A mark of how much I enjoyed a book is the degree to which I bully my students into reading it. For example, a large proportion of my year 9 class have now read All the Bright Places by Jennifer Niven; I forced the same class to read Ella Minnow Pea by Mark Dunn just because I think it’s brilliant. I actually gave my own copy of The Catcher in the Rye to a year 11 girl because I knew she’d love it like I do. There is a direct correlation between how much I like a book and how officious I am in my attempts to force said book on people who have no choice but to listen to me. Since reading Jami Attenberg’s Saint Mazie last week, I have been on a relentless campaign for force my sixth formers to choose it for their coursework. Someone will submit to my will.
There are loads of reasons for this. The first of them is purely how enjoyable I found the book. There isn’t a character in it I didn’t like (except, probably, for the Captain); Mazie is an awesome creation, brimming with longing, tempered by pragmatism. She’s a character you truly root for, whilst all the time acknowledging that her destiny is to witness other people pursue their dreams, while picking up the pieces when these dreams are shattered. Although Mazie is stifled in her domestic life, she experiences freedom in her most significant relationship: the love affair she shares with New York City. I am a sucker for a novel set in New York, and this is truly a New York story; the city is essentially personified, as vibrant a presence as Mazie herself (and that’s really saying something). Mazie’s character jumps right off the page and New York jumps right alongside her.
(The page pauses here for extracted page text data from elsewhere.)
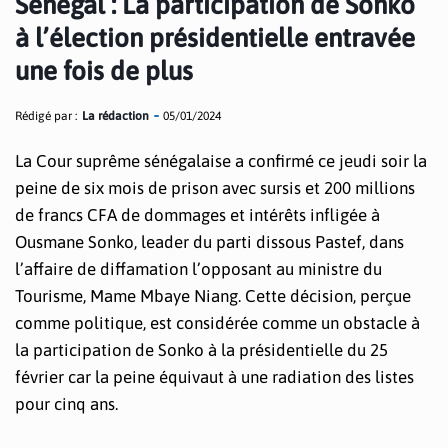
Sénégal : La participation de Sonko
à l’élection présidentielle entravée
une fois de plus
Rédigé par :
La rédaction
05/01/2024
La Cour suprême sénégalaise a confirmé ce jeudi soir la
peine de six mois de prison avec sursis et 200 millions
de francs CFA de dommages et intérêts infligée à
Ousmane Sonko, leader du parti dissous Pastef, dans
l’affaire de diffamation l’opposant au ministre du
Tourisme, Mame Mbaye Niang. Cette décision, perçue
comme politique, est considérée comme un obstacle à
la participation de Sonko à la présidentielle du 25
février car la peine équivaut à une radiation des listes
pour cinq ans.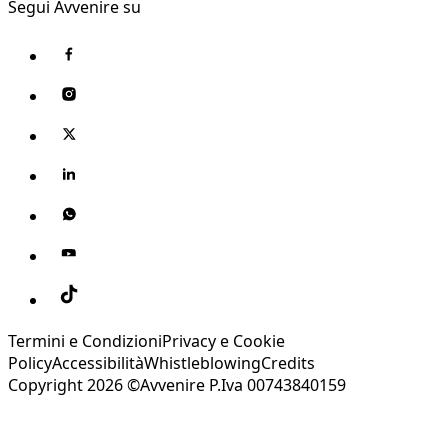
Segui Avvenire su
Termini e Condizioni
Privacy e Cookie
Policy
Accessibilità
Whistleblowing
Credits
Copyright 2026 ©Avvenire P.Iva 00743840159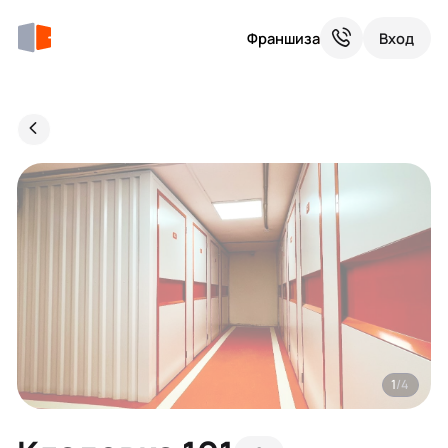
Франшиза
Вход
1
/4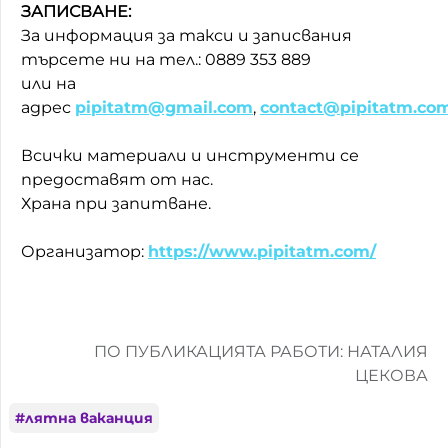
ЗАПИСВАНЕ:
За информация за такси и записвания
търсете ни на тел.: 0889 353 889
или на
адрес
pipitatm@gmail.com
,
contact@pipitatm.co
Всички материали и инструменти се
предоставят от нас.
Храна при запитване.
Организатор:
https://www.pipitatm.com/
ПО ПУБЛИКАЦИЯТА РАБОТИ: НАТАЛИЯ
ЦЕКОВА
#
лятна ваканция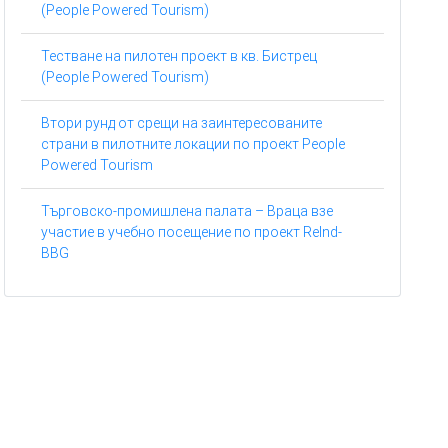
(People Powered Tourism)
Тестване на пилотен проект в кв. Бистрец
(People Powered Tourism)
Втори рунд от срещи на заинтересованите
страни в пилотните локации по проект People
Powered Tourism
Търговско-промишлена палата – Враца взе
участие в учебно посещение по проект ReInd-
BBG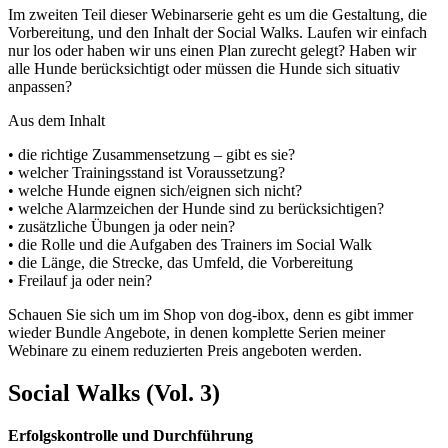
Im zweiten Teil dieser Webinarserie geht es um die Gestaltung, die
Vorbereitung, und den Inhalt der Social Walks. Laufen wir einfach
nur los oder haben wir uns einen Plan zurecht gelegt? Haben wir
alle Hunde berücksichtigt oder müssen die Hunde sich situativ
anpassen?
Aus dem Inhalt
• die richtige Zusammensetzung – gibt es sie?
• welcher Trainingsstand ist Voraussetzung?
• welche Hunde eignen sich/eignen sich nicht?
• welche Alarmzeichen der Hunde sind zu berücksichtigen?
• zusätzliche Übungen ja oder nein?
• die Rolle und die Aufgaben des Trainers im Social Walk
• die Länge, die Strecke, das Umfeld, die Vorbereitung
• Freilauf ja oder nein?
Schauen Sie sich um im Shop von dog-ibox, denn es gibt immer
wieder Bundle Angebote, in denen komplette Serien meiner
Webinare zu einem reduzierten Preis angeboten werden.
Social Walks (Vol. 3)
Erfolgskontrolle und Durchführung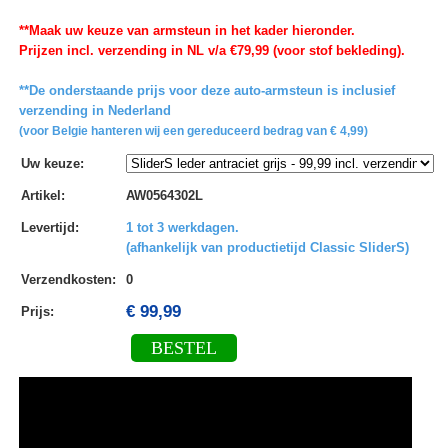
**Maak uw keuze van armsteun in het kader hieronder.
Prijzen incl. verzending in NL v/a €79,99 (voor stof bekleding).
**De onderstaande prijs voor deze auto-armsteun is inclusief
verzending in Nederland
(voor Belgie hanteren wij een gereduceerd bedrag van € 4,99)
Uw keuze
:
Artikel
:
AW0564302L
Levertijd
:
1 tot 3 werkdagen.
(afhankelijk van productietijd Classic SliderS)
Verzendkosten
:
0
€ 99,99
Prijs:
BESTEL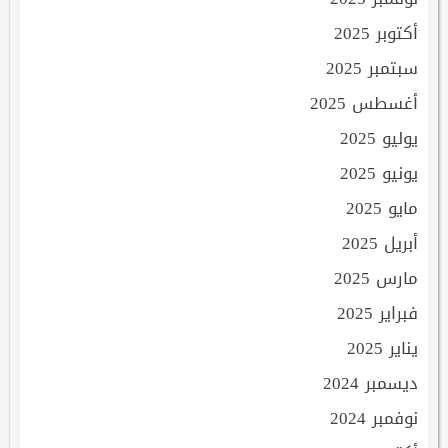
أكتوبر 2025
سبتمبر 2025
أغسطس 2025
يوليو 2025
يونيو 2025
مايو 2025
أبريل 2025
مارس 2025
فبراير 2025
يناير 2025
ديسمبر 2024
نوفمبر 2024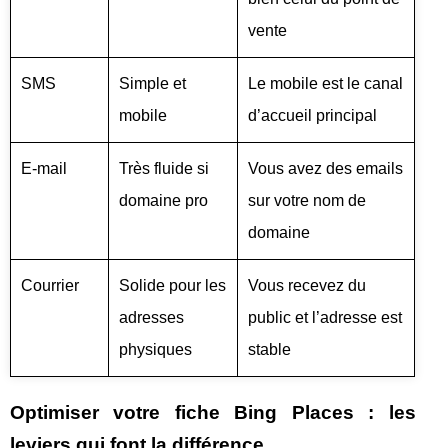
vente
SMS
Simple et
Le mobile est le canal
mobile
d’accueil principal
E-mail
Très fluide si
Vous avez des emails
domaine pro
sur votre nom de
domaine
Courrier
Solide pour les
Vous recevez du
adresses
public et l’adresse est
physiques
stable
Optimiser votre fiche Bing Places : les
leviers qui font la différence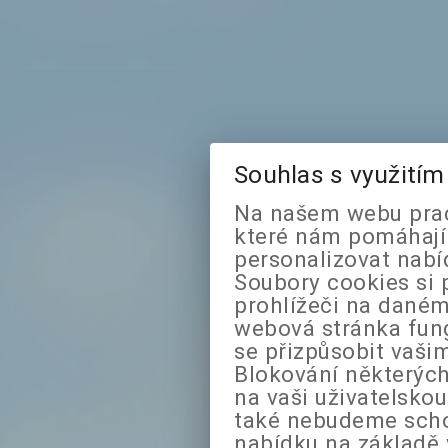
Souhlas s využití
Na našem webu prac
které nám pomáhají 
personalizovat nabí
Soubory cookies si 
prohlížeči na daném
webová stránka fung
se přizpůsobit vaši
Blokování některých
na vaši uživatelsko
také nebudeme sch
nabídku na základě 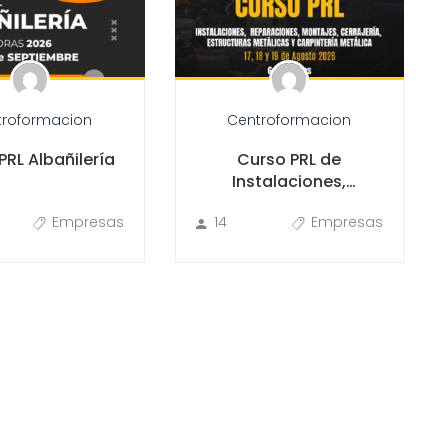
troformacion
Centroformacion
PRL Albañilería
Curso PRL de
Instalaciones,
Reparaciones,
Empresas
14
Empresas
Montajes, Cerrajería,
Estructuras Metálicas
y Carpintería Metálica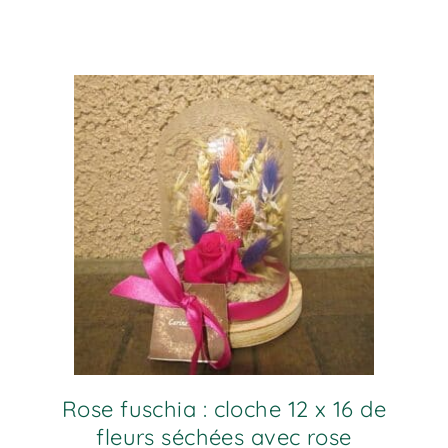
Rose fuschia : cloche 12 x 16 de
fleurs séchées avec rose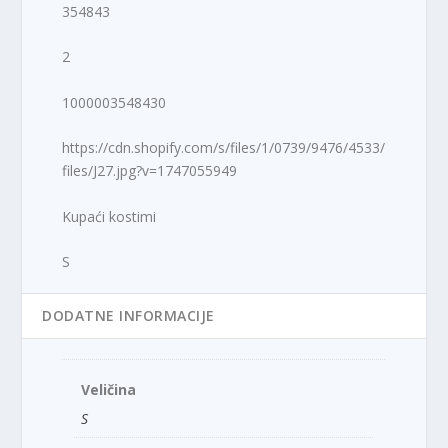
354843
2
1000003548430
https://cdn.shopify.com/s/files/1/0739/9476/4533/
files/J27.jpg?v=1747055949
Kupaći kostimi
S
DODATNE INFORMACIJE
Veličina
S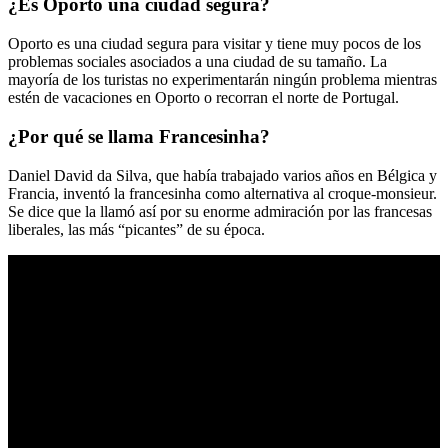
¿Es Oporto una ciudad segura?
Oporto es una ciudad segura para visitar y tiene muy pocos de los
problemas sociales asociados a una ciudad de su tamaño. La
mayoría de los turistas no experimentarán ningún problema mientras
estén de vacaciones en Oporto o recorran el norte de Portugal.
¿Por qué se llama Francesinha?
Daniel David da Silva, que había trabajado varios años en Bélgica y
Francia, inventó la francesinha como alternativa al croque-monsieur.
Se dice que la llamó así por su enorme admiración por las francesas
liberales, las más “picantes” de su época.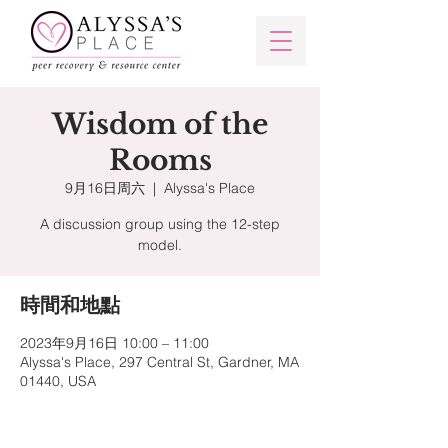
Wisdom of the
Rooms
9月16日周六
  |  
Alyssa's Place
A discussion group using the 12-step
model.
時間和地點
2023年9月16日 10:00 – 11:00
Alyssa's Place, 297 Central St, Gardner, MA
01440, USA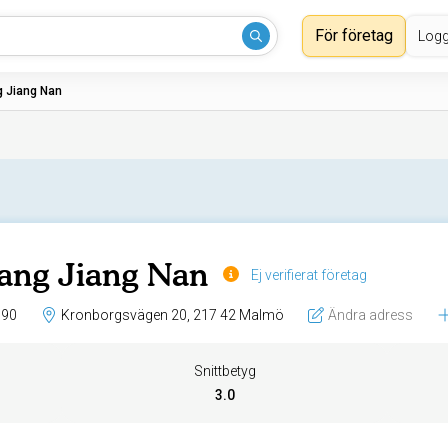
För företag
Logg
 Jiang Nan
ang Jiang Nan
Ej verifierat företag
 90
Kronborgsvägen 20, 217 42 Malmö
Ändra adress
Snittbetyg
3.0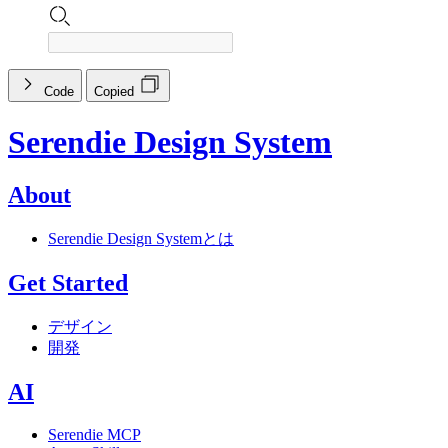
Code
Copied
Serendie Design System
About
Serendie Design Systemとは
Get Started
デザイン
開発
AI
Serendie MCP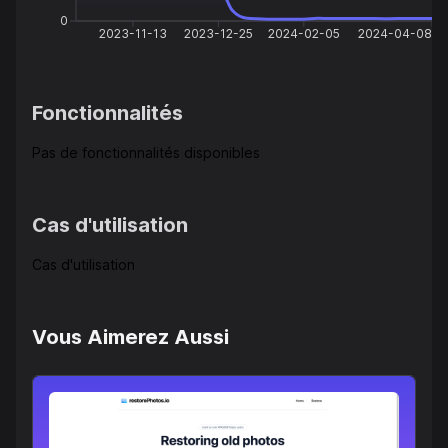
0
2023-11-13
2023-12-25
2024-02-05
2024-04-08
Fonctionnalités
Pas de fonctionnalités disponibles
Cas d'utilisation
Cas d'utilisation
Vous Aimerez Aussi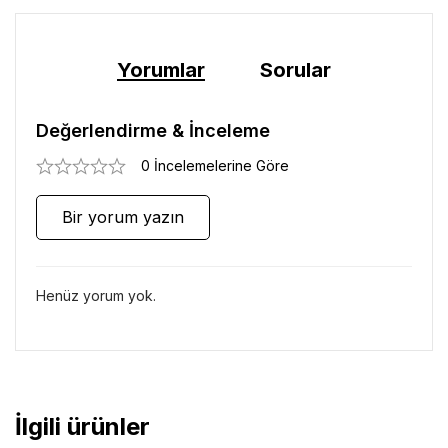
Yorumlar
Sorular
Değerlendirme & İnceleme
0 İncelemelerine Göre
Bir yorum yazın
Henüz yorum yok.
İlgili ürünler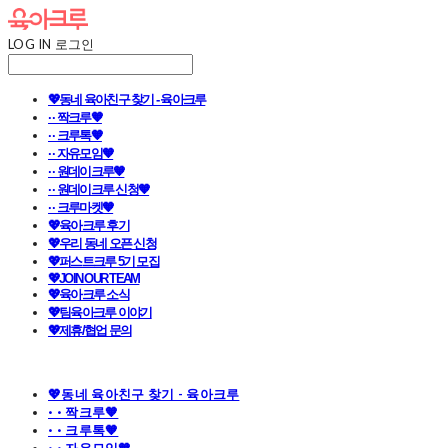
LOG IN
로그인
💖동네 육아친구 찾기 - 육아크루
· · 짝크루🧡
· · 크루톡🧡
· · 자유모임🧡
· · 원데이크루🧡
· · 원데이크루 신청🧡
· · 크루마켓🧡
💖육아크루 후기
💖우리 동네 오픈 신청
💖퍼스트크루 5기 모집
💖JOIN OUR TEAM
💖육아크루 소식
💖팀육아크루 이야기
💖제휴/협업 문의
💖동네 육아친구 찾기 - 육아크루
· · 짝크루🧡
· · 크루톡🧡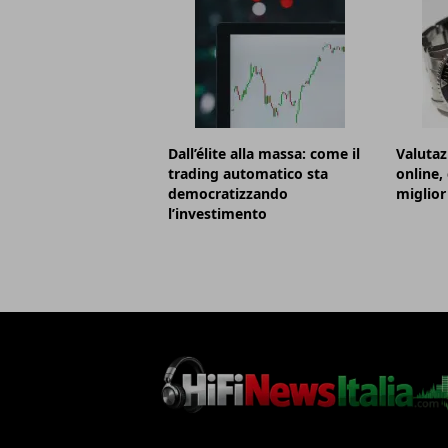
Dall’élite alla massa: come il
Valutaz
trading automatico sta
online,
democratizzando
miglior
l’investimento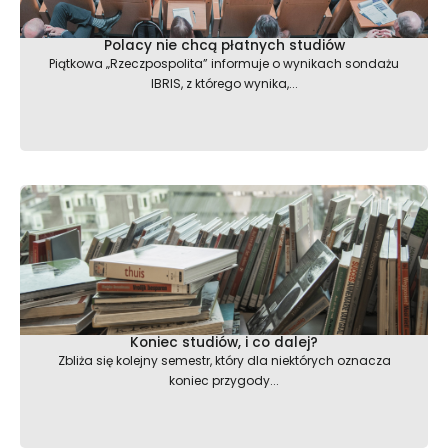
Polacy nie chcą płatnych studiów
Piątkowa „Rzeczpospolita” informuje o wynikach sondażu
IBRIS, z którego wynika,...
Koniec studiów, i co dalej?
Zbliża się kolejny semestr, który dla niektórych oznacza
koniec przygody...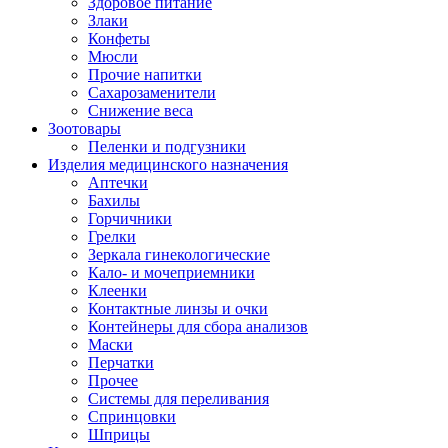
Здоровое питание
Злаки
Конфеты
Мюсли
Прочие напитки
Сахарозаменители
Снижение веса
Зоотовары
Пеленки и подгузники
Изделия медицинского назначения
Аптечки
Бахилы
Горчичники
Грелки
Зеркала гинекологические
Кало- и мочеприемники
Клеенки
Контактные линзы и очки
Контейнеры для сбора анализов
Маски
Перчатки
Прочее
Системы для переливания
Спринцовки
Шприцы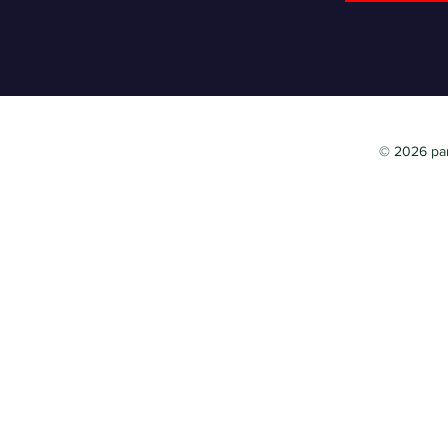
© 2026 par 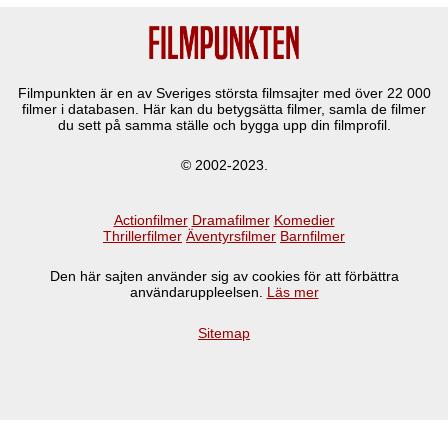
Filmpunkten är en av Sveriges största filmsajter med över
22 000
filmer i databasen. Här kan du betygsätta filmer, samla de filmer
du sett på samma ställe och bygga upp din filmprofil.
© 2002-2023.
Actionfilmer
Dramafilmer
Komedier
Thrillerfilmer
Äventyrsfilmer
Barnfilmer
Den här sajten använder sig av cookies för att förbättra
användaruppleelsen.
Läs mer
Sitemap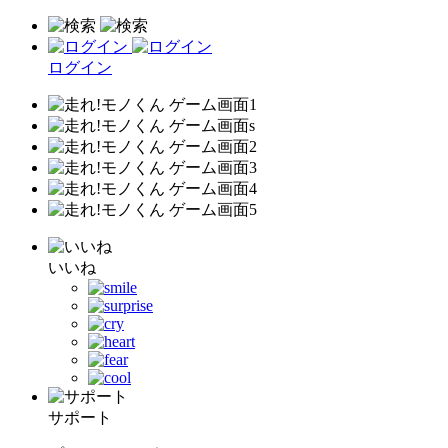
ログイン
いいね
サポート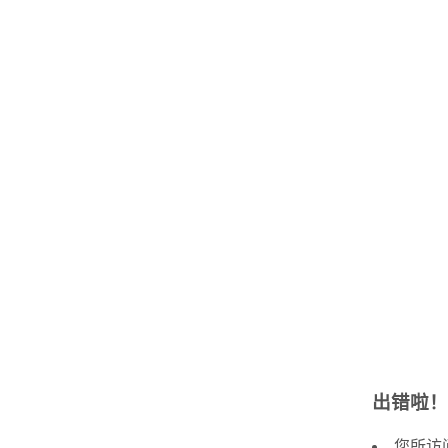
出错啦！
您所访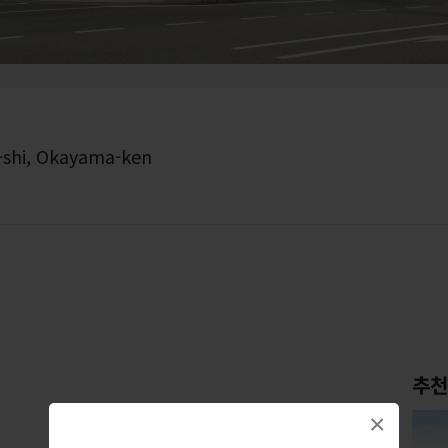
a-shi, Okayama-ken
추천
×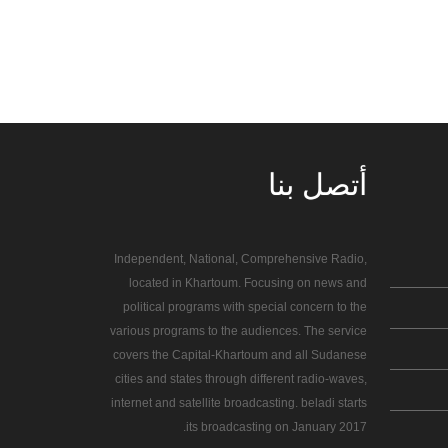
أتصل
بنا
Independent, National, Comprehensive Radio,
located in Khartoum. Focusing on news and
political programs with special concern to the
various programs to the audiences. The service
covers the Capital-Khartoum and all Sudanese
cities and states through different radio-waves,
internet and satellite broadcasting. beladi starts
its broadcasting on January 2017.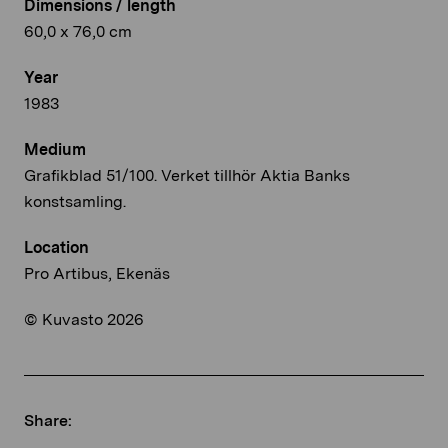
Dimensions / length
60,0 x 76,0 cm
Year
1983
Medium
Grafikblad 51/100. Verket tillhör Aktia Banks
konstsamling.
Location
Pro Artibus, Ekenäs
© Kuvasto 2026
Share: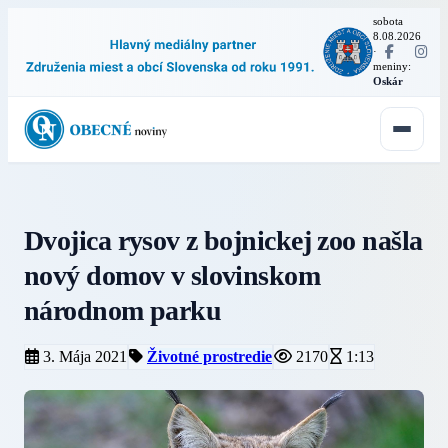
sobota
8.08.2026
·
meniny:
Oskár
Dvojica rysov z bojnickej zoo našla
nový domov v slovinskom
národnom parku
3. Mája 2021
Životné prostredie
2170
1:13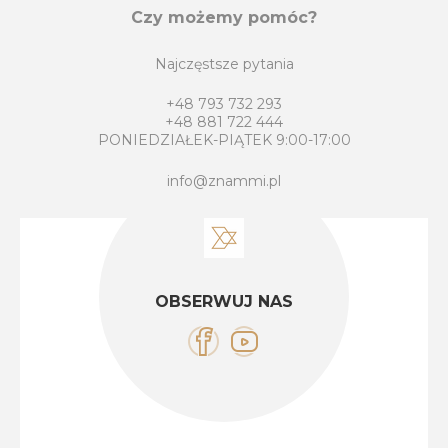
Czy możemy pomóc?
Najczęstsze pytania
+48 793 732 293
+48 881 722 444
PONIEDZIAŁEK-PIĄTEK 9:00-17:00
info@znammi.pl
OBSERWUJ NAS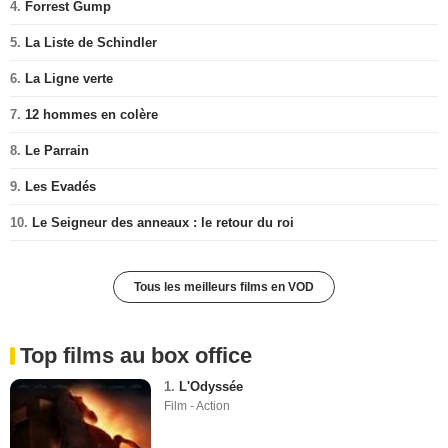
4.
Forrest Gump
5.
La Liste de Schindler
6.
La Ligne verte
7.
12 hommes en colère
8.
Le Parrain
9.
Les Evadés
10.
Le Seigneur des anneaux : le retour du roi
Tous les meilleurs films en VOD
Top films au box office
1.
L'Odyssée
Film - Action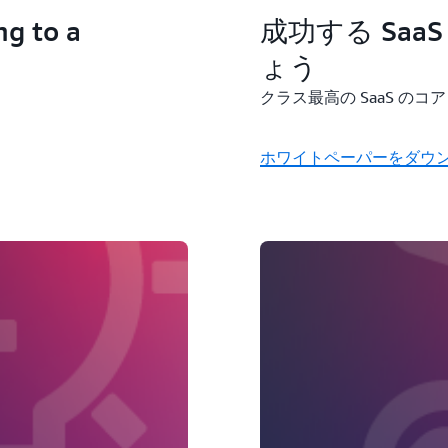
 to a
成功する Sa
ょう
クラス最高の SaaS の
ホワイトペーパーをダウ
Attenberg does several things in this book which I really liked. The first of these is the structure; Mazie’s story is dominated by her own voice, with diary excerpts serving to give the novel chronological impetus as well as a personal voice. Additionally, a range of other voices are given their say, creating a kind of oral history of the eponymous character, creating a more fully formed image of Mazie. I also appreciated the way in which major events in the history of New York and, indeed, the world, were made a part of the narrative; the Wall Street bombing of 1920, the Crash of 1929 and ensuring Depression, as well as World War I are all a part of Mazie’s life story. This didn’t feel contrived in the way that attempts to include historical events within one protagonist’s narrative often do; rather, Mazie’s peripheral involvement in and reaction to these catastrophes just enhanced my understanding of her as a character, primarily in terms of her tremendous empathy and sense of social responsibility. The limited geography of Saint Mazie is a crucial part of the storytelling too; Mazie’s life is restricted to the Five Boroughs, and, consequently, so are the reader’s vicarious travels, which effectively reinforces the limits Mazie accepts and, ultimately, seems to embrace.
As far as my reading of the book is concerned, there is so much to admire and enjoy about Saint Mazie, not least the cast of supporting characters – although “supporting” is not often the word that came to mind while reading about them. Mazie lives somewhat unconventionally, having been taken from her parents, along with her youngest sister, by her older sister, Rosie; the significance of sisters has rarely been more vividly realised on the page, from the steely protectiveness to the lingering resentments. Rosie’s husband, Louis, is another gem of a character; in a novel fill to bursting with men who claim to care for Mazie, Louis’ does so genuinely and supportively. Attenberg creates her characters beautifully, with subtlety and affection.
After reading Saint Mazie, I learned that the character is based on a real-life woman – the original Queen of the Bowery, who cared for the city’s homeless and suffering when nobody else gave a damn (this is an example of a truly memorable book – I am now trying to sound like one of the characters. I think it might happen again in a minute). If she truly was anything like Attenberg’s Mazie, she was one hell of a broad (I warned you).